--- What to work on ---
After reading the entries below, report how many lines have the string "pour" in them, giving the number alone.

--- Records shown ---
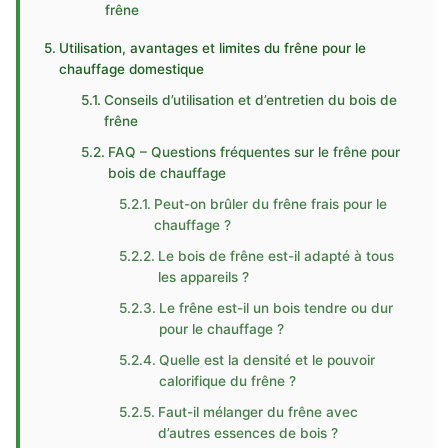
frêne
Utilisation, avantages et limites du frêne pour le
chauffage domestique
Conseils d’utilisation et d’entretien du bois de
frêne
FAQ – Questions fréquentes sur le frêne pour
bois de chauffage
Peut-on brûler du frêne frais pour le
chauffage ?
Le bois de frêne est-il adapté à tous
les appareils ?
Le frêne est-il un bois tendre ou dur
pour le chauffage ?
Quelle est la densité et le pouvoir
calorifique du frêne ?
Faut-il mélanger du frêne avec
d’autres essences de bois ?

--- Answer for the task ---
4